Kesepakatan merujuk pada doktrin “Berikan hak Tuhan kepada Tuhan dan hak kaisar kepada kaisar”. Kesepakatan itulah kemudian melahirkan ideologi baru yang kita kenal dengan sekularisme, yakni pemisahan agama dari negara.
Nah, kemudian munculnya demokrasi tak lepas dari bangunan atas sekularisme yaitu pemisahan antara negara dan agama, dan rakyat bebas dalam beragama, berpendapat, kepemilikan dan berprilaku.
Kemudian dari situlah, sistem demokrasi ini menyebar ke penjuru dunia, termasuk dunia-dunia Islam. Hakiki (2016) menguraikan bahwa dalam proses demokrasi mengharuskan adanya partisipasi rakyat dalam memutuskan suatu permasalahan dan mengontrol pemerintahan yang berkuasa.
Sedangkan Nurdin (2016), lebih tegas dalam menanggapi perihal demokrasi. Menurutnya, pemerintahan dalam sistem demokrasi memang berasal dari rakyat dan untuk rakyat. Tetapi dalam realitas, sebenarnya bukanlah dipimpin oleh rakyat kebanyakan, tetapi oleh kelompok elit dan kelas tertentu.
Kesimpulan
Dari penjelasan di atas, jelaslah bahwa definisi demokrasi begitu beragam. Demokrasi mungkin suatu sistem negara yang unik dan bervariasi tergantung kembali yakni pada sistem politik, sosial, dan budaya masyarakat.
Namun, walaupun masih kontroversi, mereka sepakat bahwa ada hal-hal yang bisa untuk disetuji secara bersama dan adapula hal-hal yang tidak bisa disepakati. Begitu pula Islam, ketika menjadi sebuah sistem dalam negara, ia akan menjadi sekat yang amat sangat ketat.

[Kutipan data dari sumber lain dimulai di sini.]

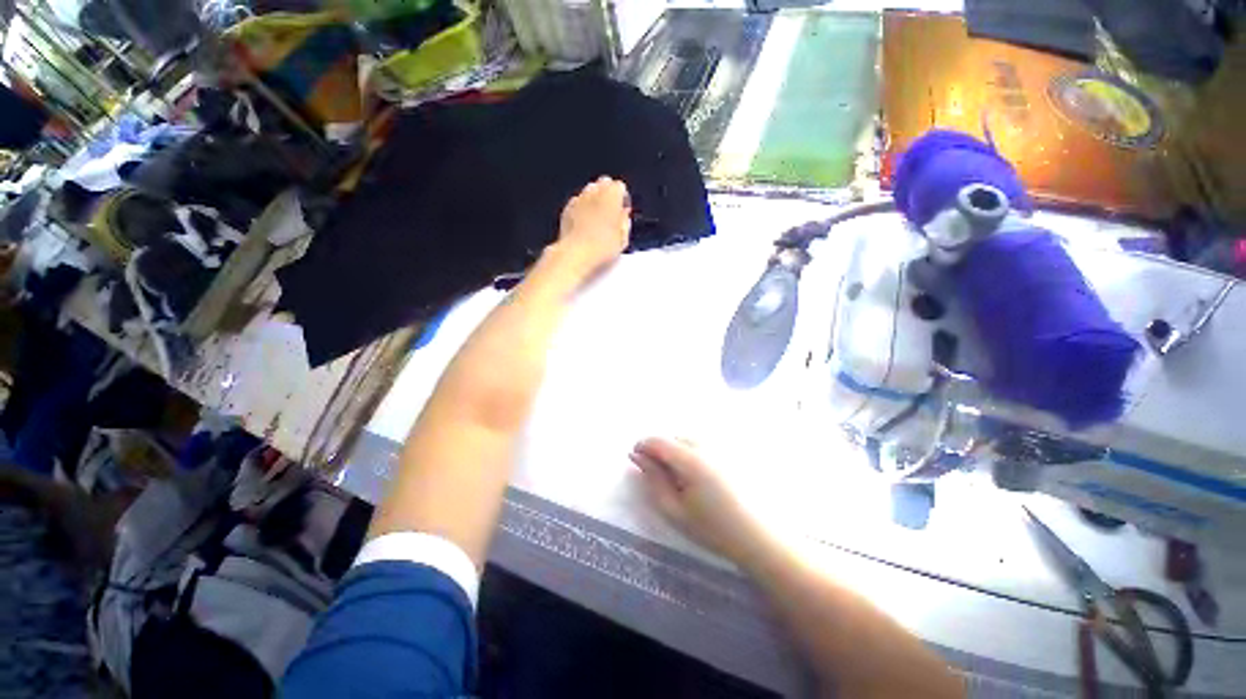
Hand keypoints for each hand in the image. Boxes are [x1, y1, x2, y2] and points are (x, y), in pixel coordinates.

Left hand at [554, 177, 630, 280]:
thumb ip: (625, 222)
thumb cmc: (601, 247)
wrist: (575, 255)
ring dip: (595, 200)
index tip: (624, 212)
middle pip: (603, 183)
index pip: (620, 187)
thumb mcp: (623, 239)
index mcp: (611, 196)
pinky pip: (577, 203)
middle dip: (608, 194)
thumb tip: (624, 215)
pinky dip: (582, 209)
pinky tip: (585, 226)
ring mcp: (578, 199)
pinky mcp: (566, 209)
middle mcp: (594, 192)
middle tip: (612, 213)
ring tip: (598, 219)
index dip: (623, 199)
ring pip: (589, 191)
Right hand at [630, 437, 769, 566]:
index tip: (635, 458)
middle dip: (660, 449)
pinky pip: (703, 443)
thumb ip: (653, 480)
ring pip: (688, 438)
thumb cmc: (714, 528)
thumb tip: (637, 457)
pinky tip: (700, 475)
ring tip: (680, 476)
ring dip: (677, 449)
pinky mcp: (732, 451)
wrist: (760, 536)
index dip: (642, 446)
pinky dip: (693, 451)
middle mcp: (705, 445)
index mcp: (690, 459)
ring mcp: (721, 446)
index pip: (657, 440)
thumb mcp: (675, 510)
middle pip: (673, 437)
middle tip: (659, 474)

Akhirnya banyak kontroversi, konflik, intrik politik, yang terjadi di negara tersebut. Namun, sistem Islam sendiri sebenarnya telah lama diterapkan dalam kisah kenegaraan masa Nabi Saw kala itu.
Akan tetapi, dalam konteks yang begitu panjang, harusnya Islam (agama—norma, nilai) harusnya bisa diaplikasikan dan diserap perihal nilai dan norma yang bisa dipraktikkan demi kebijakan yang baik dan itu relevan dengan keadaan, bukan memaksakan, apalagi negara yang beragam.
Sumber Bacaan
- Faisal Ismail, Sejarah dan Kebudayaan Islam Periode Klasik (Abad VII-XIII M), (Yogyakarta: IRCiSoD, 2017).
- Masykuri Abdillah, Islam dan Dinamika Sosial Politik Di Indonesia, (Jakarta: PT Gramedia Pustaka Utama, 2011).
- Asghar Ali Engineer, Devolusi Negara Islam, (Yogyakarta: Pustaka Pelajar, 2000), hlm. 59.
- Zuhairi Misrawi, Doktrin Islam Progresif: Memahami Islam Sebagai Ajaran Rahmat, (Jakarta: LSIP, 2004).
- M. Basri, Hukum Demokrasi dalam Islam, (Jurnal Suhuf, Vol. 27, No. 1, 2015).
- Kiki Muhammad Hakiki, Islam Dan Demokrasi: Pandangan Intelektual Muslim Dan Penerapannya Di Indonesia. ( Wawasan: Jurnal Ilmiah Agama dan Sosial Budaya, Vol. 1, No.1, 2016).
- Ahmad Ali Nurdin, Kaji Ulang Konsep Hubungan Islam dan Demokrasi, (Jurnal Review Politik, Vol. 06, No. 01, 2016).